Share this article

print logo

In competing with bigger rivals, Lake Shore Savings Bank plays up local roots

DUNKIRK – As the banking market in the Buffalo Niagara region continues to shake out from the Key Bank-First Niagara deal, Lake Shore Savings Bank is stressing its local roots – and some rivals' out-of-town background.

"We continue to capitalize on merger-related disruptions in the Western New York marketplace and focusing on the fact we are a local bank, operated locally, and that new entrants to the market area are really headquartered in Pennsylvania or Ohio," said Daniel Reininga, Lake Shore's president and CEO, at the bank's annual shareholders meeting on Wednesday.

Reininga was referring to the expanded local presence by Pennsylvania-based Northwest Bank, as well as the arrival of Pennsylvania-based CNB Bank, through its Bank on Buffalo division. Ohio-based Key has ramped up its existing Buffalo presence through the First Niagara deal.

Lake Shore is a small competitor in the region, recording profits of $3.4 million last year. Its total assets crossed the $500 million mark for the first time last year. The bank has emphasized growing commercial loans, and Reininga said that focus has paid off. Lake Shore recorded commercial loan growth of 30 percent in 2017.

"It's the right kind of interest, shorter-duration yields," Reininga said. "We're still in the residential market, we're still originating residential loans. It's a growth of the portfolio together."

Another sign of the bank's emphasis on commercial loan growth: The bank has pledged to give Jeffrey M. Werdein, executive vice president of its commercial division, a $1.4 million lump-sum payment if he is still with the bank as of March 2028.
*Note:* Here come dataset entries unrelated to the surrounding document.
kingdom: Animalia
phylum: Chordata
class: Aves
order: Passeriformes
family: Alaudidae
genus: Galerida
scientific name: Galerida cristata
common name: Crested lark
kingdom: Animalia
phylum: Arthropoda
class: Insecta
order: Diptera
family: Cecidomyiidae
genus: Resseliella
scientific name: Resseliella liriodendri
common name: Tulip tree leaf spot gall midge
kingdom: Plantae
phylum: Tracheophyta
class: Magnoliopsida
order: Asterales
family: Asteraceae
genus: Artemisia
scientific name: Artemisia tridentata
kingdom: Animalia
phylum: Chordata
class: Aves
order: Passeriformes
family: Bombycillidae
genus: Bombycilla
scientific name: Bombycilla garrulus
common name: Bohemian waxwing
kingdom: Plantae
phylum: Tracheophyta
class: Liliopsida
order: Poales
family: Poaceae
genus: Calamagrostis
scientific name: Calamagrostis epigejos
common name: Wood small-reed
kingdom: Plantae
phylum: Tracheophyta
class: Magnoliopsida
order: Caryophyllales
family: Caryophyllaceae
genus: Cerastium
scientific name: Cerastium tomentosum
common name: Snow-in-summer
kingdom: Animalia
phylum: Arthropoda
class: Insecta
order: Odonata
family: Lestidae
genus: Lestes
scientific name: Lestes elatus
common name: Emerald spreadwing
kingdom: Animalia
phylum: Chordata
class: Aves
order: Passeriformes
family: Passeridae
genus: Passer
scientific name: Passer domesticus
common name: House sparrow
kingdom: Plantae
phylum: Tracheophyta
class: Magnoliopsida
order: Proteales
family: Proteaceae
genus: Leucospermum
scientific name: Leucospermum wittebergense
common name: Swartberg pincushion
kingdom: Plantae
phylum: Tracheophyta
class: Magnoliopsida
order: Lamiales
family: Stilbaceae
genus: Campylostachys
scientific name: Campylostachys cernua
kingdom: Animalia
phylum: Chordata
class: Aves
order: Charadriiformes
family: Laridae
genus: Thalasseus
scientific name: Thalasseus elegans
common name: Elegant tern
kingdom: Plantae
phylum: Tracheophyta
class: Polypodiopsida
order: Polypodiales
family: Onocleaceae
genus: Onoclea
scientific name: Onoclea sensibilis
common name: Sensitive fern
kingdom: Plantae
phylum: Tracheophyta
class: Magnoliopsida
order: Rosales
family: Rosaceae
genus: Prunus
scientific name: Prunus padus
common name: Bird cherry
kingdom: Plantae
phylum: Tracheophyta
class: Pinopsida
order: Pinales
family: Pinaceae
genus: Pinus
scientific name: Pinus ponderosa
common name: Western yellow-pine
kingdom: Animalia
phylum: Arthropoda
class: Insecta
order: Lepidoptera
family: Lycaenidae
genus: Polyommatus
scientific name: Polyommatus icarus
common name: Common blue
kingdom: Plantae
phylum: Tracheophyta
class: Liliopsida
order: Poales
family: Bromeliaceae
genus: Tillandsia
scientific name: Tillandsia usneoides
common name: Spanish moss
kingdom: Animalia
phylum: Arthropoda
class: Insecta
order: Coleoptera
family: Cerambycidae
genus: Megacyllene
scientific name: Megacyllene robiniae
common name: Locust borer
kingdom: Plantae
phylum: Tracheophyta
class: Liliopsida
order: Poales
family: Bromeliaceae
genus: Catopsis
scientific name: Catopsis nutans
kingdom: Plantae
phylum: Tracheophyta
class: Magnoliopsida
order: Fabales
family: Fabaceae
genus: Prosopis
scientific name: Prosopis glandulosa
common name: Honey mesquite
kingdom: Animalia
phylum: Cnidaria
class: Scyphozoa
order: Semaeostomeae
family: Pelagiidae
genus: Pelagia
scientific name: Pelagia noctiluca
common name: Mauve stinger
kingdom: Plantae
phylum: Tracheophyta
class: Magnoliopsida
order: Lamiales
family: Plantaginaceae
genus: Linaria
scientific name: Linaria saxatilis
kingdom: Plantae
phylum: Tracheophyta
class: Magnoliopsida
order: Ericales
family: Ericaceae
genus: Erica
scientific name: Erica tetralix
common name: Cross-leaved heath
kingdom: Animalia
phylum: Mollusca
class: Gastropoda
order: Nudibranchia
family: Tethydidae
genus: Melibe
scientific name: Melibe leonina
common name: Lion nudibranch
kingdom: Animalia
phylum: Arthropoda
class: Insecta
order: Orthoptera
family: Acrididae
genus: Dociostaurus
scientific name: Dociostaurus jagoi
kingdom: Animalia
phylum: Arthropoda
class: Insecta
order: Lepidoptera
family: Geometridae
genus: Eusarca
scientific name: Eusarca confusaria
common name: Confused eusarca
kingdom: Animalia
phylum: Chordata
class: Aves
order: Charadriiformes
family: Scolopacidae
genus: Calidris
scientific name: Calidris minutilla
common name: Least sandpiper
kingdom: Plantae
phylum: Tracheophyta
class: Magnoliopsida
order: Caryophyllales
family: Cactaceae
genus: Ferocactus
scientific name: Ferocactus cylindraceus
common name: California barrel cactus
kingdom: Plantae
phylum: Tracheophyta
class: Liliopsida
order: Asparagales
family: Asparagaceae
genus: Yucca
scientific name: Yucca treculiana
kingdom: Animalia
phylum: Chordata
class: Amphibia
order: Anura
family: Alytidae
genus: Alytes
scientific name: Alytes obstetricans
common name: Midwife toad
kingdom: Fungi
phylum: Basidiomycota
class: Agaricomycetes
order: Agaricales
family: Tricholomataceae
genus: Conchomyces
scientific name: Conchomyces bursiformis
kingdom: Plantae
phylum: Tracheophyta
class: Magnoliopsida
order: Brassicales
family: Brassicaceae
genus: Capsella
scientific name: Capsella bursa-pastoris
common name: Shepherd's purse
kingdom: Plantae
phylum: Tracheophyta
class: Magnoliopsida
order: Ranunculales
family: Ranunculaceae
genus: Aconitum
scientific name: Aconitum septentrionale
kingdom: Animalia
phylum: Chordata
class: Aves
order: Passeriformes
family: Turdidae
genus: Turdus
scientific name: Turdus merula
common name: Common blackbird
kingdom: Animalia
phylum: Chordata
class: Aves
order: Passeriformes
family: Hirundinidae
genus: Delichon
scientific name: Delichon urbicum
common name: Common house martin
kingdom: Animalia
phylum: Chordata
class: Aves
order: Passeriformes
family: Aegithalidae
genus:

Reininga said the bank's commercial loan growth this year is "ahead of plan. It's robust. It's a good pipeline."

Lake Shore has 11 branches in Erie and Niagara counties, the most recent of which opened five years ago. Reininga said the bank remains open to opportunities to add to that network, but had no announcements on that front.

Bank officials meet regularly with Lake Shore's millennial advisory board, to get feedback on how best to serve customers in that demographic. One project the members have helped with: researching other banks' websites to contribute to a redesign of Lake Shore's own website.